Sie waren, verehrte Uriella, der John Waters der religiösen Spinnerinnen. Sie standen für Hoffnung und Apokalypse, für hitzige Erregung und wohliges Fremd­schämen. Und auch wenn das alles eine gar nicht lustige Seite hatte, auch wenn Ihr Orden Fiat Lux zweifelsohne eine Sekte ist – unterhaltend war es allemal.

Das Durchdringen spiritueller Mysterien ist nicht unbedingt seine augenfälligste Kern­kompetenz, aber keiner hat das Geheimnis von Uriella konziser auf den Begriff gebracht als Roger Schawinski. «Die musste ich einfach ins Fernsehen bringen», sagte er in seiner Analyse von Uriellas Berufung. Die musste einfach ins Fernsehen: ein Gottesurteil.
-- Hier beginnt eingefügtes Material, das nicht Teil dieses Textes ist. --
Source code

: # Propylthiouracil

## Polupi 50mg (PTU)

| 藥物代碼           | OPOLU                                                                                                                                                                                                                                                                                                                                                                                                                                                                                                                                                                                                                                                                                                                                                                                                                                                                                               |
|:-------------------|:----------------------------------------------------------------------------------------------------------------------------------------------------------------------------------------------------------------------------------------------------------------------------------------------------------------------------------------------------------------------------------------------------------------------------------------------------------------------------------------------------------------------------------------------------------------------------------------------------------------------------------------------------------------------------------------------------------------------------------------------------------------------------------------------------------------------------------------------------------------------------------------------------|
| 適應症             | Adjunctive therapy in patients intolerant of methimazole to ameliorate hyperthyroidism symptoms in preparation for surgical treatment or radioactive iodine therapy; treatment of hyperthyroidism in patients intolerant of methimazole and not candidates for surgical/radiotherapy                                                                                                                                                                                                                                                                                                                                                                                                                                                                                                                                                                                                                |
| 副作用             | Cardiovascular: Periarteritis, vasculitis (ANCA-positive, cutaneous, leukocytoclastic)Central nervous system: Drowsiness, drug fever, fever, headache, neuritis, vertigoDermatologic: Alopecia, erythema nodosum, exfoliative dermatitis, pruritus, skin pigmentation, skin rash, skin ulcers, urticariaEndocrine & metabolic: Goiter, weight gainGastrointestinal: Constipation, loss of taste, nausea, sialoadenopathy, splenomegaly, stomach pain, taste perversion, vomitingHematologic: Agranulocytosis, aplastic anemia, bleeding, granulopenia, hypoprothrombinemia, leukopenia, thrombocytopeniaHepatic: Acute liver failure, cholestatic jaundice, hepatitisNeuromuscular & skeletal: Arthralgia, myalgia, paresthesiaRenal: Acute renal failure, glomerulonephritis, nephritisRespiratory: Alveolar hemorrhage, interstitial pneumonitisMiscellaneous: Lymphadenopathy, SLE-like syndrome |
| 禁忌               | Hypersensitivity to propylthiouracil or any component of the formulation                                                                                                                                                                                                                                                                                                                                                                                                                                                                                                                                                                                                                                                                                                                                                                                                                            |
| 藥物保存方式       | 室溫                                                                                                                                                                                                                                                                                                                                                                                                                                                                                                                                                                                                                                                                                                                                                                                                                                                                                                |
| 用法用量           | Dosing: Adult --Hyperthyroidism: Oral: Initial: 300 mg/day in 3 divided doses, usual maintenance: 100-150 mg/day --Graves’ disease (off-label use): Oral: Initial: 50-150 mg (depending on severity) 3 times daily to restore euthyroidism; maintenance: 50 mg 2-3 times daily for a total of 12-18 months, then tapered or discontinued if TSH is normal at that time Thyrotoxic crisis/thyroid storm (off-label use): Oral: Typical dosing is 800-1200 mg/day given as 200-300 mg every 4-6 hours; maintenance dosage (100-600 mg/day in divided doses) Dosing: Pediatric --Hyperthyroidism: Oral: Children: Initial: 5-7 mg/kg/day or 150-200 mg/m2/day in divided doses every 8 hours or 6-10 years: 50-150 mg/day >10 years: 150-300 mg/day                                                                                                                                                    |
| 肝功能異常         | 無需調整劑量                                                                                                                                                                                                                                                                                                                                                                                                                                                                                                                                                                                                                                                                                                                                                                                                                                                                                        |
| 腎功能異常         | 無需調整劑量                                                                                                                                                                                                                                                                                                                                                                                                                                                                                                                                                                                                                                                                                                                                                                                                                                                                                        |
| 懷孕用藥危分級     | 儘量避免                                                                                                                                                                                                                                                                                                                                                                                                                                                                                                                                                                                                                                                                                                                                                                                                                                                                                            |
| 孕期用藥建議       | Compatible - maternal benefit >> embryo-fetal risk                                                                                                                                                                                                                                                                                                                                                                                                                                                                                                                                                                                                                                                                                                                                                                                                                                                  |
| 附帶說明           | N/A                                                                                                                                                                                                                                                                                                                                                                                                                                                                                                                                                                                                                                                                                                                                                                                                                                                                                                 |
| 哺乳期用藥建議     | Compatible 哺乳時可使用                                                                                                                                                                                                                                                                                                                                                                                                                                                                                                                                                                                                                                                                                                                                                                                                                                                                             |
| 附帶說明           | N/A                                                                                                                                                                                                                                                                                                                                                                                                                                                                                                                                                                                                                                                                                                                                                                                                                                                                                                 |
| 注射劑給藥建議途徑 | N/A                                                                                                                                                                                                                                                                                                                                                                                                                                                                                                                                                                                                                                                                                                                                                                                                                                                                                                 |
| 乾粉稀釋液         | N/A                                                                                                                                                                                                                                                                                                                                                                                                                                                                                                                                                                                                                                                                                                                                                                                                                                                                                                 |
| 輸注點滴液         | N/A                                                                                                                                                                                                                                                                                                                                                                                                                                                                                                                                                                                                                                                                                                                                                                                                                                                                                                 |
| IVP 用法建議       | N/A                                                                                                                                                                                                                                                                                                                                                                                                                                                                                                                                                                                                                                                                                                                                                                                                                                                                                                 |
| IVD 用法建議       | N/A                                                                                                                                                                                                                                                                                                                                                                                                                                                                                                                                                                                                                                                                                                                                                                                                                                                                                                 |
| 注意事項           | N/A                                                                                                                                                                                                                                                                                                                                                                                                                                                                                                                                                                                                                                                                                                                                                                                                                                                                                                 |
Heute leben wir in der schlimmen Zeit des verlogenen Fakes, und die Erinnerung an die hohe Zeit des ehrlichen Trashs wärmt uns das Herz, lässt uns nostalgisch werden. Wir hatten Uriella, geblieben ist Mike Shiva. Wir hatten das Schneewittchen mit den Welt­untergangs­prophetien, geblieben ist der Promi-Big-Brother mit der Hotline. Sicher, auch heute noch gibt es frontales Peinlichkeits-TV wie zum Beispiel den «Bachelor». Aber was bitte schön sind biedere Wer-hat-Sex-mit-wem-Formate gegen Jesus-Volltrance in «Talk Täglich»?
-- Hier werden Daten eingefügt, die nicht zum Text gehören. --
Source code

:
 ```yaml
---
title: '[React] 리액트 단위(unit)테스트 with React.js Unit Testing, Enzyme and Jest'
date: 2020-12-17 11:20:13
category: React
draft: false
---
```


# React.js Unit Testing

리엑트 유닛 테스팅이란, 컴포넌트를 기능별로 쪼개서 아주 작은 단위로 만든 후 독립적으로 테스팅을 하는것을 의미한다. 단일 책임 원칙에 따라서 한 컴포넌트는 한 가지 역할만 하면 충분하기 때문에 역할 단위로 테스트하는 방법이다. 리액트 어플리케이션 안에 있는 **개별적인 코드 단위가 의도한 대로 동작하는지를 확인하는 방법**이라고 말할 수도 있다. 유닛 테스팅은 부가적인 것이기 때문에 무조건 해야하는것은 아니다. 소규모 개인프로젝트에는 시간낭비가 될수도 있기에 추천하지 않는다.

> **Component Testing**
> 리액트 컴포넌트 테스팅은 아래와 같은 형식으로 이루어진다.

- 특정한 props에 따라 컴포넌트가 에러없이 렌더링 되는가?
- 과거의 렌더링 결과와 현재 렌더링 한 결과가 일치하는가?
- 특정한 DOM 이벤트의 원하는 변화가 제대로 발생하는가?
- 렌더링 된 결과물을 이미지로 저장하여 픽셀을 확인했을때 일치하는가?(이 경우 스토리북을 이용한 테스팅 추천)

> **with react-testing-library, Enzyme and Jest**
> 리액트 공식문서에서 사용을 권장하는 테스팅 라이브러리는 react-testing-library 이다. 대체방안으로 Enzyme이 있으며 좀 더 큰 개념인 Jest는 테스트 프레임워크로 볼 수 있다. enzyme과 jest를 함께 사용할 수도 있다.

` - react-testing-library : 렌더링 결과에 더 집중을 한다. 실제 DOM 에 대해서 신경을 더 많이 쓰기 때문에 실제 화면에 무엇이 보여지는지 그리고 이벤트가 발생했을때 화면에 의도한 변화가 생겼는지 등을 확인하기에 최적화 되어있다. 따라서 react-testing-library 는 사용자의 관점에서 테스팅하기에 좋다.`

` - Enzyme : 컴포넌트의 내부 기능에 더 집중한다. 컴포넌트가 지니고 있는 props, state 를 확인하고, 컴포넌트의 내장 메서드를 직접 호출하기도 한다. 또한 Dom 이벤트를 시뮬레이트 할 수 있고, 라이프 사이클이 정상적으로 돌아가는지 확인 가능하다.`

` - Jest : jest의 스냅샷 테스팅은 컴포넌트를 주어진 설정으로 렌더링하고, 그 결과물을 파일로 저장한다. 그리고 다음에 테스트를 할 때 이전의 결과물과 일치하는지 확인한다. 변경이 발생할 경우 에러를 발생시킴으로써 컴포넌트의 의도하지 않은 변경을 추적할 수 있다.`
Ja, die Neunzigerjahre waren eine gesegnete Zeit: als man dachte, Globalisierung sei eine einzige grosse Party, als man glaubte, der demokratische Rechts­staat sei ein Selbst­läufer, als die neue Kultur des Privat­fernsehens euphorisch und voller Taten­drang immer wildere Territorien der Vulgarität erschloss. Als man mit den Medien noch richtig fette Kohle machte. Und ganz besonders mit Hardcore-Scheiss.
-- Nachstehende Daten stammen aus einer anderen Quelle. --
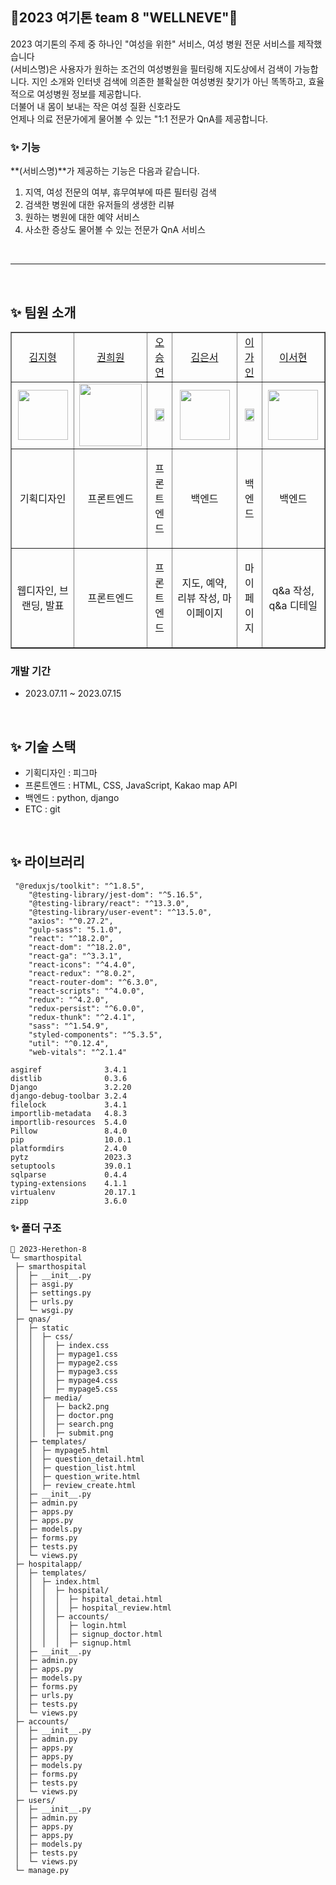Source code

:## 🏥2023 여기톤 team 8 "WELLNEVE"🏥


2023 여기톤의 주제 중 하나인 "여성을 위한" 서비스, 여성 병원 전문 서비스를 제작했습니다
<br/> (서비스명)은 사용자가 원하는 조건의 여성병원을 필터링해 지도상에서 검색이 가능합니다. 
지인 소개와 인터넷 검색에 의존한 블확실한 여성병원 찾기가 아닌 똑똑하고, 효율적으로 여성병원 정보를 제공합니다.
<br/>
더불어 내 몸이 보내는 작은 여성 질환 신호라도 <br/>
언제나 의료 전문가에게 물어볼 수 있는 "1:1 전문가 QnA를 제공합니다.


### ✨ 기능
**(서비스명)**가 제공하는 기능은 다음과 같습니다.
1. 지역, 여성 전문의 여부, 휴무여부에 따른 필터링 검색
2. 검색한 병원에 대한 유저들의 생생한 리뷰
3. 원하는 병원에 대한 예약 서비스
4. 사소한 증상도 물어볼 수 있는 전문가 QnA 서비스

<br>
<hr>
<br>

## ✨ 팀원 소개

<table border="" cellspacing="0" cellpadding="0" width="100%">
    <tr width="100%">
        <td align="center"><a href= "https://github.com/jihyxxg">김지형</a></td>
        <td align="center"><a href= "https://github.com/won0324">권희원</a></td>
        <td  align="center"><a href= "https://github.com/OHseugyeon">오승연</a></td>
        <td  align="center"><a href= "https://github.com/7beunseo">김은서</a></td>
        <td  align="center"><a href= "https://github.com/LGAIN">이가인</a></td>
        <td  align="center"><a href= "https://github.com/newoceanwave">이서현</a></td>
    </tr>
    <tr width="100%">
         <td  align="center"><img src = "https://ifh.cc/g/J8FJYy.jpg" width="80px"/></td>
        <td  align="center"><img src = "https://ifh.cc/g/Vo4n9y.png" width="100px" /></td>
        <td  align="center"><img src = "" width="80%"/></td>
        <td  align="center"><img src = "https://ifh.cc/g/3pJqOT.jpg" width="80px"/></td>
        <td  align="center"><img src = "https://ifh.cc/g/KHNqkk.png" width="80%"/></td>
        <td  align="center"><img src = "https://ifh.cc/g/ydn0yw.png" width="80px"/></td>
    </tr>
    <tr width="100%">
      <td  align="center"><p>기획디자인</p></td>
      <td  align="center"><p>프론트엔드</p></td>
      <td  align="center"><p>프론트엔드</p></td>
     <td  align="center">백엔드</td>
      <td  align="center">백엔드</td>
      <td  align="center">백엔드</td>
   </tr>
        <tr width="100%">
      <td  align="center"><p>웹디자인, 브랜딩, 발표</p></td>
      <td  align="center"><p>프론트엔드</p></td>
      <td  align="center"><p>프론트엔드</p></td>
     <td  align="center">지도, 예약, 리뷰 작성, 마이페이지</td>
      <td  align="center">마이페이지</td>
      <td  align="center">q&a 작성, q&a 디테일</td>
   </tr>
</table>

### 개발 기간

- 2023.07.11 ~ 2023.07.15

<br/>



## ✨ 기술 스택

- 기획디자인 : 피그마
- 프론트엔드 : HTML, CSS, JavaScript, Kakao map API
- 백엔드 : python, django
- ETC : git

</br>

## ✨ 라이브러리

```
 "@reduxjs/toolkit": "^1.8.5",
    "@testing-library/jest-dom": "^5.16.5",
    "@testing-library/react": "^13.3.0",
    "@testing-library/user-event": "^13.5.0",
    "axios": "^0.27.2",
    "gulp-sass": "5.1.0",
    "react": "^18.2.0",
    "react-dom": "^18.2.0",
    "react-ga": "^3.3.1",
    "react-icons": "^4.4.0",
    "react-redux": "^8.0.2",
    "react-router-dom": "^6.3.0",
    "react-scripts": "^4.0.0",
    "redux": "^4.2.0",
    "redux-persist": "^6.0.0",
    "redux-thunk": "^2.4.1",
    "sass": "^1.54.9",
    "styled-components": "^5.3.5",
    "util": "^0.12.4",
    "web-vitals": "^2.1.4"

asgiref              3.4.1
distlib              0.3.6
Django               3.2.20
django-debug-toolbar 3.2.4
filelock             3.4.1
importlib-metadata   4.8.3
importlib-resources  5.4.0
Pillow               8.4.0
pip                  10.0.1
platformdirs         2.4.0
pytz                 2023.3
setuptools           39.0.1
sqlparse             0.4.4
typing-extensions    4.1.1
virtualenv           20.17.1
zipp                 3.6.0
```



### ✨ 폴더 구조

```
📂 2023-Herethon-8
└─ smarthospital
 ├─ smarthospital
 │  ├─ __init__.py
 │  ├─ asgi.py
 │  ├─ settings.py
 │  ├─ urls.py
 │  └─ wsgi.py
 ├─ qnas/
 │  ├─ static
 │  │  ├─ css/
 │  │  │  ├─ index.css
 │  │  │  ├─ mypage1.css
 │  │  │  ├─ mypage2.css
 │  │  │  ├─ mypage3.css
 │  │  │  ├─ mypage4.css
 │  │  │  ├─ mypage5.css
 │  │  ├─ media/
 │  │  │  ├─ back2.png
 │  │  │  ├─ doctor.png
 │  │  │  ├─ search.png
 │  │  │  ├─ submit.png
 │  ├─ templates/
 │  │  ├─ mypage5.html
 │  │  ├─ question_detail.html
 │  │  ├─ question_list.html
 │  │  ├─ question_write.html
 │  │  ├─ review_create.html
 │  ├─ __init__.py
 │  ├─ admin.py
 │  ├─ apps.py
 │  ├─ apps.py
 │  ├─ models.py
 │  ├─ forms.py
 │  ├─ tests.py
 │  └─ views.py
 ├─ hospitalapp/
 │  ├─ templates/
 │  │  ├─ index.html
 │  │  │  ├─ hospital/
 │  │  │  │  ├─ hspital_detai.html
 │  │  │  │  ├─ hospital_review.html
 │  │  │  ├─ accounts/
 │  │  │  │  ├─ login.html
 │  │  │  │  ├─ signup_doctor.html
 │  │  │  │  ├─ signup.html
 │  ├─ __init__.py
 │  ├─ admin.py
 │  ├─ apps.py
 │  ├─ models.py
 │  ├─ forms.py
 │  ├─ urls.py
 │  ├─ tests.py
 │  └─ views.py
 ├─ accounts/
 │  ├─ __init__.py
 │  ├─ admin.py
 │  ├─ apps.py
 │  ├─ apps.py
 │  ├─ models.py
 │  ├─ forms.py
 │  ├─ tests.py
 │  └─ views.py
 ├─ users/
 │  ├─ __init__.py
 │  ├─ admin.py
 │  ├─ apps.py
 │  ├─ apps.py
 │  ├─ models.py
 │  ├─ tests.py
 │  └─ views.py
 └─ manage.py

```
Eine etwas reduktive Version der Schweizer Historie der Neunziger lässt sich auf zwei Erfolgs­geschichten bringen: Uriella wurde zum Medien­phänomen und baute ihren Fiat-Lux-Orden aus. Blocher wurde zum Medien­phänomen und baute seine Zürcher SVP aus zur wichtigsten politischen Kraft. An beiden Entwicklungen hatte das neue Schweizer Privat­fernsehen einen entscheidenden Anteil. Und das öffentlich-rechtliche liess sich nicht lange bitten.

Natürlich, wir hören Sie einwenden, verehrtes Publikum: Dem Trash-TV geht es besser denn je, es kontrolliert sogar das Weisse Haus. Und wir hören Ihren berechtigten Protest, dass auch näher, ja, so nahe bei uns zum Beispiel Roger Köppel aus Blocherismus und Volltrance durchaus Uriella-würdige Synthesen schafft. Wir wollen nicht bestreiten, dass auch unsere Epoche mit Stolz auf ihre Trash-Ingenien blicken darf. Aber wir fragen zurück: Wo unter den neuen Propheten des Hasses bleiben heute denn Unschuld und Freude? Wo nur bleibt die Leichtigkeit?

Und so erheben wir den Kelch mit Athrum­wasser auf das Wohl der verblichenen Diva. Möge eine der fliegenden Unter­tassen, über die sie so gerne fabulierte, sie abgeholt und an einen freundlicheren Ort gebracht haben. Es gibt dort sicher einen blüten­weissen Palast und einen Ozean aus Plastik­blumen. Uns selber bleibt nur das stille Gedenken. In der Nacht der heutigen Medien­landschaft ist Uriellas Ableben ein leuchtendes Zeichen. Dafür gebührt ihr unser Dank – und der Preis der Republik.